Televizyonlar arasındaki “kimse program bölmesin, bölen de üçü geçmesin” anlaşmasını bozduğunuz içindir ki , yaptığınız ayıp.
Sunucusu ya da sunucuları, yönetmeni, dekoru, editörü, ışıkçısı, kameramanları aynı olduğu halde yarım saatte isminin devamına “giriş”, “final” vs. gibi kapaklar ilave edip böldüğünüz işler nedeniyle 15 – 20 program ilk 100’e giremiyor.
Hem de hak ettikleri halde.
Yazık günah değil mi onlara?
Haklarını gasp ediyorsunuz o programlara emeği geçenlerin… Hiç düşündünüz mü? Müge Anlı, Esra Erol gibi süresi ve reytingi yüksek 10 – 15 kişi de sizin gibi yarım saat aralıklarla bölseler programlarını ne olur haliniz?
Bu yöntemle ite kaka programlarınızın parçalarını sokuyorsunuz ya reytingte ilk 100 listesine?
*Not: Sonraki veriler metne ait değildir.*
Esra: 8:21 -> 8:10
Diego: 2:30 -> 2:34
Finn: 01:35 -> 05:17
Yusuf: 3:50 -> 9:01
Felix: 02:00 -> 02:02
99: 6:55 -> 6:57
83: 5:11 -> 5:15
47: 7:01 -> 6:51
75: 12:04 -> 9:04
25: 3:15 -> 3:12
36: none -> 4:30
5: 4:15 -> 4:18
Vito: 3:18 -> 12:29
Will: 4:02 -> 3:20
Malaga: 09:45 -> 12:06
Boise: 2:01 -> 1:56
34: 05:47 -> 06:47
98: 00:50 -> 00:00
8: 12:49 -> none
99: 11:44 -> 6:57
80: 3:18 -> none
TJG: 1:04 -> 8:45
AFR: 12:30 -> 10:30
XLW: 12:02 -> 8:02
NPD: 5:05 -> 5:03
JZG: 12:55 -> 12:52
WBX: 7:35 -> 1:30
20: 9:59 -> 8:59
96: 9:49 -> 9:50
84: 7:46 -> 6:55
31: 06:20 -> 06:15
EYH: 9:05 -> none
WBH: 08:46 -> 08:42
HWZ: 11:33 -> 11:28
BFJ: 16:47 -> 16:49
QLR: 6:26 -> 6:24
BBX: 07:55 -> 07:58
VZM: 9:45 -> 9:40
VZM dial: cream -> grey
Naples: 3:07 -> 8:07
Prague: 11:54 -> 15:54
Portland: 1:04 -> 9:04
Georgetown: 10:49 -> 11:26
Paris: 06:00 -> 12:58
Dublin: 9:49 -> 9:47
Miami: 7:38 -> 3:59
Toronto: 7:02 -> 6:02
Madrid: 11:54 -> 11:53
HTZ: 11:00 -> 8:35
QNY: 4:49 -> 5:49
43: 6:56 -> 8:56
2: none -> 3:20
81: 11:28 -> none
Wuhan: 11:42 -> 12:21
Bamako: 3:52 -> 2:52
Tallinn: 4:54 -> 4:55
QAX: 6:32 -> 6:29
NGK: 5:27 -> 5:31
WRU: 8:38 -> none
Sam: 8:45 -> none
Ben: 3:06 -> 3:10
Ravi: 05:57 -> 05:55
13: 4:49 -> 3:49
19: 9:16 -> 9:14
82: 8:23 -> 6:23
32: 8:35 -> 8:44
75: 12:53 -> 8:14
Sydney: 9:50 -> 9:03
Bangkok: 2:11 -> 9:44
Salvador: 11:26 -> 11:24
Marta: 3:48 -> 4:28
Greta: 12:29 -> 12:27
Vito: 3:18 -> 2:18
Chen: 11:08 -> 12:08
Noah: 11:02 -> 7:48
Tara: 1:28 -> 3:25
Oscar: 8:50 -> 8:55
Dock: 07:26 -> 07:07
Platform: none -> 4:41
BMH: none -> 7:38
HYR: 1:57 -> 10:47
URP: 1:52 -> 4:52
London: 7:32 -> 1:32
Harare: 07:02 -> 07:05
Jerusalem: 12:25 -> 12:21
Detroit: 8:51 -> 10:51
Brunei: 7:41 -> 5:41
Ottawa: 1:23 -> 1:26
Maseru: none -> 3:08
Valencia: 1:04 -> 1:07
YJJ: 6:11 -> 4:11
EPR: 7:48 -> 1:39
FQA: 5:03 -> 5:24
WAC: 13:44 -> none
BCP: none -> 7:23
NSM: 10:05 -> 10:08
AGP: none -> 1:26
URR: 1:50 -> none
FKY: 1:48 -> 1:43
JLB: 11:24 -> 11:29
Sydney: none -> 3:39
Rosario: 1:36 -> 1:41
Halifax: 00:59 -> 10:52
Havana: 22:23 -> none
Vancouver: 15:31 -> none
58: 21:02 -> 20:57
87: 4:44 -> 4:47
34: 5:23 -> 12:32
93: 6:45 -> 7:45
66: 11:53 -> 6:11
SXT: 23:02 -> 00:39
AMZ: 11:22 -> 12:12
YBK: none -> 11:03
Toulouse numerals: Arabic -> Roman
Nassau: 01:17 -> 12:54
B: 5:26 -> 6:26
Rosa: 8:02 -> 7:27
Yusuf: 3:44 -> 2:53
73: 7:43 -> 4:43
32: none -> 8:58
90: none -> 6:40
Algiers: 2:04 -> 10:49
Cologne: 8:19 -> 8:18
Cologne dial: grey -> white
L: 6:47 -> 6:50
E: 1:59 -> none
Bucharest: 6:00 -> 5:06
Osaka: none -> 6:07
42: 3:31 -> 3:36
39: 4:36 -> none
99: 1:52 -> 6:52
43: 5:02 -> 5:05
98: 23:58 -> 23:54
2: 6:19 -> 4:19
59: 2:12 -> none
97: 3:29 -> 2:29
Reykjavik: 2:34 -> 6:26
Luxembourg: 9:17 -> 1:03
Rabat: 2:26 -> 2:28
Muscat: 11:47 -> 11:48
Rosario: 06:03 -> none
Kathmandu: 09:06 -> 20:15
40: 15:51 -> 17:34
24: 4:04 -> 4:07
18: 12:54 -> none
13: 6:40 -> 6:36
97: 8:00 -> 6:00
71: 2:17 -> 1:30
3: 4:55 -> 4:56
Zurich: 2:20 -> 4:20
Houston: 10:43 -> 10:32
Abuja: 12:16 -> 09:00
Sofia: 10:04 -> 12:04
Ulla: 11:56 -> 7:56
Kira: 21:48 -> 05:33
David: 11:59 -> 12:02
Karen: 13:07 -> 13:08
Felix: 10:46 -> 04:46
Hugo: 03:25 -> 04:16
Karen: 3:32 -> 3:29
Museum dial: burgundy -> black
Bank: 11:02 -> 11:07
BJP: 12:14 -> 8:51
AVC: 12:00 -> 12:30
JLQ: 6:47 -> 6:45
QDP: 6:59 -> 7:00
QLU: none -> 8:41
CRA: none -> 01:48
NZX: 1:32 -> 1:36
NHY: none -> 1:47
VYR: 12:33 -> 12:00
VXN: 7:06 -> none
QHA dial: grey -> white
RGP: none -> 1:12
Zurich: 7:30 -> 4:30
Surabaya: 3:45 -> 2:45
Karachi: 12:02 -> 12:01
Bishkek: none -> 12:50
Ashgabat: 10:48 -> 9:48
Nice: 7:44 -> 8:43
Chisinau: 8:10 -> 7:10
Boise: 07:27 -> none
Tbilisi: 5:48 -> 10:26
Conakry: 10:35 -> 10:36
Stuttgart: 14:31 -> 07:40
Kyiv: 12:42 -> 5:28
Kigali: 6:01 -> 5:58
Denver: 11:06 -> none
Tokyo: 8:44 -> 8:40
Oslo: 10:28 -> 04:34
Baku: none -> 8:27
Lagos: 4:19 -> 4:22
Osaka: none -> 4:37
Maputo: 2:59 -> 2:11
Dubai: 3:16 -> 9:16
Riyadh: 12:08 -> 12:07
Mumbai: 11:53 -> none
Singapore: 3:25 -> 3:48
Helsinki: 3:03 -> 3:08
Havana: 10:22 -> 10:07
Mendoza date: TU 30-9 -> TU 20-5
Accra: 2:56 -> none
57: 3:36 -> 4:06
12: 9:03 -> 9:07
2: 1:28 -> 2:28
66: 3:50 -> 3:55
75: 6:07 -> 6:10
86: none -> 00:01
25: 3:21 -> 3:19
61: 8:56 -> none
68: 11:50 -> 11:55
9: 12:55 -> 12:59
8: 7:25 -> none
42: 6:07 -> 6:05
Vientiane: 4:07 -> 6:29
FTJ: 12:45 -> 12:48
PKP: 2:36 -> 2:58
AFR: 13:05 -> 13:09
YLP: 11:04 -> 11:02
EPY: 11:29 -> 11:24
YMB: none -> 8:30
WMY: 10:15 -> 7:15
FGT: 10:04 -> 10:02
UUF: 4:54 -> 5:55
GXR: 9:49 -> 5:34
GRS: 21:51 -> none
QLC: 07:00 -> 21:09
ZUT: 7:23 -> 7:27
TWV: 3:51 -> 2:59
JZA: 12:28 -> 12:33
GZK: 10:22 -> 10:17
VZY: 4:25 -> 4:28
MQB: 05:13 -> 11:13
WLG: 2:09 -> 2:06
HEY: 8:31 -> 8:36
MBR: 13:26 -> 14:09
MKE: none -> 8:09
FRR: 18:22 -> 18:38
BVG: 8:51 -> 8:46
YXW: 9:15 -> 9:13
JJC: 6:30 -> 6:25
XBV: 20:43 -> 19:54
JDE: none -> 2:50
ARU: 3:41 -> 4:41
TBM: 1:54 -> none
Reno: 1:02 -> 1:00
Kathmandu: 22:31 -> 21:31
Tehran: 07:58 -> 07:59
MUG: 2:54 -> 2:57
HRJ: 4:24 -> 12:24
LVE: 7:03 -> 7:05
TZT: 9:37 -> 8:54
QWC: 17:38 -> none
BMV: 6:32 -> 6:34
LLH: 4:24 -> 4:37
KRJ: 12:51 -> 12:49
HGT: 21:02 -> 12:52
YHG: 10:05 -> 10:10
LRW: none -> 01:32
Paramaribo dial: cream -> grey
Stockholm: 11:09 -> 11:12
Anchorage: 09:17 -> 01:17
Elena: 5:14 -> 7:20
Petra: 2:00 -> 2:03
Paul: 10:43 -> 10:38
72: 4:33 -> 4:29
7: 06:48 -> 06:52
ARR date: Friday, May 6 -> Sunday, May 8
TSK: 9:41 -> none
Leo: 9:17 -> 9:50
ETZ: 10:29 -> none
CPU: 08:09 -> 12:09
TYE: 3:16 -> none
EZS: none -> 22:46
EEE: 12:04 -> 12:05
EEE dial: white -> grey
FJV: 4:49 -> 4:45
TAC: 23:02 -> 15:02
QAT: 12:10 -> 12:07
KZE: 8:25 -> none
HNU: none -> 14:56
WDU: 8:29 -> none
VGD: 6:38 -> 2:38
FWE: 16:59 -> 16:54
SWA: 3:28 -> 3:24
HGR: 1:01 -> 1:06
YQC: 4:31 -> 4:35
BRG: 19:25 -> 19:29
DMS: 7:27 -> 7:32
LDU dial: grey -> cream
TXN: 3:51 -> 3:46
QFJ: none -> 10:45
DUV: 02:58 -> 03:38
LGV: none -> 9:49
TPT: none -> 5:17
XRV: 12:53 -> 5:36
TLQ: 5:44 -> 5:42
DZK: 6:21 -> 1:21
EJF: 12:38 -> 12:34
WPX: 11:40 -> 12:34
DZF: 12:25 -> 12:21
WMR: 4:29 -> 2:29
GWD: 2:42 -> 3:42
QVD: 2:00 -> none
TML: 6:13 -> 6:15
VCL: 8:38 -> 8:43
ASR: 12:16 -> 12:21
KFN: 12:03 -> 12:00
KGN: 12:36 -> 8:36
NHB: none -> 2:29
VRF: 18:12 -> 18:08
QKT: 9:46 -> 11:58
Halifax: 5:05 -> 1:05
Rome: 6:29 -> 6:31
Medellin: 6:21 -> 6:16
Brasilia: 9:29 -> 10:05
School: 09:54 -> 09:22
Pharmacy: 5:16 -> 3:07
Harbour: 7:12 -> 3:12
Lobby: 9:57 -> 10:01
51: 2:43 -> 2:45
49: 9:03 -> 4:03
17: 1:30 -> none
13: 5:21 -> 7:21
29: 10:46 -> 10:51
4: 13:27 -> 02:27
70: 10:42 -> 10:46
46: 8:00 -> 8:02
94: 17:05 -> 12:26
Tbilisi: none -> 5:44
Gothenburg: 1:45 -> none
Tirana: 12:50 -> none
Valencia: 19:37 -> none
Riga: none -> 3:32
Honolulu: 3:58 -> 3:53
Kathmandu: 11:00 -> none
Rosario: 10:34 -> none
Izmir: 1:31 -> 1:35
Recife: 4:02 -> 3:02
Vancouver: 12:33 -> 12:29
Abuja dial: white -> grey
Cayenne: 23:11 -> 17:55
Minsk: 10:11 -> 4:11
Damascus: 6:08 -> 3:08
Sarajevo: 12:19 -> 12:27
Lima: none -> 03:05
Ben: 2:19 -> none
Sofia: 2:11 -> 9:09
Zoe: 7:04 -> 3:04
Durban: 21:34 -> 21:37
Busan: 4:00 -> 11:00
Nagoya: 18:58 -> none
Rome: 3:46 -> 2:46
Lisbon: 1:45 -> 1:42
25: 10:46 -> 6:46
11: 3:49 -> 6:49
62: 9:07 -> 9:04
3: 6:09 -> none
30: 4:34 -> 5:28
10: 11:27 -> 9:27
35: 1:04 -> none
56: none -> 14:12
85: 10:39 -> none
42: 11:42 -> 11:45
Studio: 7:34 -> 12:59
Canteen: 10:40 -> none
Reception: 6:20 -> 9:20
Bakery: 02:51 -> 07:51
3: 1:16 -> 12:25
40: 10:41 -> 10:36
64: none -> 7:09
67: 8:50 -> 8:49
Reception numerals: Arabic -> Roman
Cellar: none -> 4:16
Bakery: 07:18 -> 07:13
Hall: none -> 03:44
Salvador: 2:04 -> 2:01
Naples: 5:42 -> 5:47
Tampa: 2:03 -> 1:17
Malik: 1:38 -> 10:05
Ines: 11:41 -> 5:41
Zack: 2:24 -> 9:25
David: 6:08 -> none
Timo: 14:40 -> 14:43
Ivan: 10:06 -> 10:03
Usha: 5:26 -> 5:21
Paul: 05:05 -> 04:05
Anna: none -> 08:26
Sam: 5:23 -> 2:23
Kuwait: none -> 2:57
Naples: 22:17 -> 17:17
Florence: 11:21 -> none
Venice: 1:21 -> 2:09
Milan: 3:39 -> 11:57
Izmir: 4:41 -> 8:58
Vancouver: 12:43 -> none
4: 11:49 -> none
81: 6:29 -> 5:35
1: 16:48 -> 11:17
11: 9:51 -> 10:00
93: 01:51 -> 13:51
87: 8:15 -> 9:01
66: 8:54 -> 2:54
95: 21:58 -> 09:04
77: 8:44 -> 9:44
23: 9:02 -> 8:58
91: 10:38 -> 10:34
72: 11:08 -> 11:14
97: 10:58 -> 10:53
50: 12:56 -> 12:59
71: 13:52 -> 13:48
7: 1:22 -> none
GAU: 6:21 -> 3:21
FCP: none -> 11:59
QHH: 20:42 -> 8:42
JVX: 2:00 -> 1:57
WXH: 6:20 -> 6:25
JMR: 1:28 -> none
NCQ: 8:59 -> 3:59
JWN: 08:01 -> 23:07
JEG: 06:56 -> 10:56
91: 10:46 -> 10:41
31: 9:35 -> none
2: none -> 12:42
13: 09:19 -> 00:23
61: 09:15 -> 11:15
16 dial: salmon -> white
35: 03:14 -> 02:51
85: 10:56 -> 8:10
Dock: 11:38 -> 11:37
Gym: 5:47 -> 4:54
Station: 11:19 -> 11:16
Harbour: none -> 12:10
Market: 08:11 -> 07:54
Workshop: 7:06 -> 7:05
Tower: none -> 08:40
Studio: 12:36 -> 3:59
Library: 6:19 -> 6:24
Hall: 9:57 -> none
Onlar da başlarsa sizin gibi program bölmeye, değil ilk 100, ikinci 100’e giremezsiniz valla!
Haklarını gasp ettiğiniz yapımcılar şimdiye kadar Rekabet Kurulu’na şikâyet etmemişse dua edin onlara.
Başak Sayan’ın bilinmeyen rolü
Rasim Ozan Kütahyalı’nın Sabah’ın Pazar ekindeki “Beni iyi dinleyin ağalar, beyler… Gidişat çok kötü…” başlıklı yazısında Başak Sayan için yazdıklarını okuyunca şaşırmıştım.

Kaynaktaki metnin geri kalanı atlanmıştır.